** Opening TASK MATERIAL block **

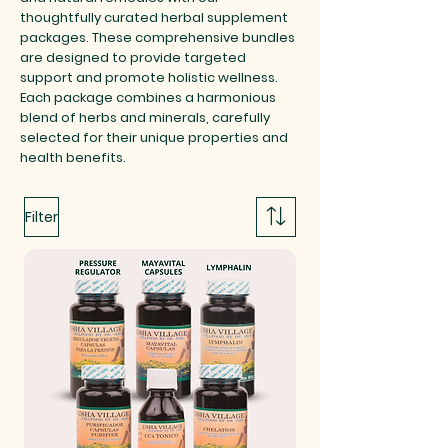
thoughtfully curated herbal supplement
packages. These comprehensive bundles
are designed to provide targeted
support and promote holistic wellness.
Each package combines a harmonious
blend of herbs and minerals, carefully
selected for their unique properties and
health benefits.
Filter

** Closing TASK MATERIAL block **

_EXERCISE DIRECTIONS_
Copy the lines above word for word, leaving out the pictures.

_RESPONSE TO THE EXERCISE_
thoughtfully curated herbal supplement
packages. These comprehensive bundles
are designed to provide targeted
support and promote holistic wellness.
Each package combines a harmonious
blend of herbs and minerals, carefully
selected for their unique properties and
health benefits.
Filter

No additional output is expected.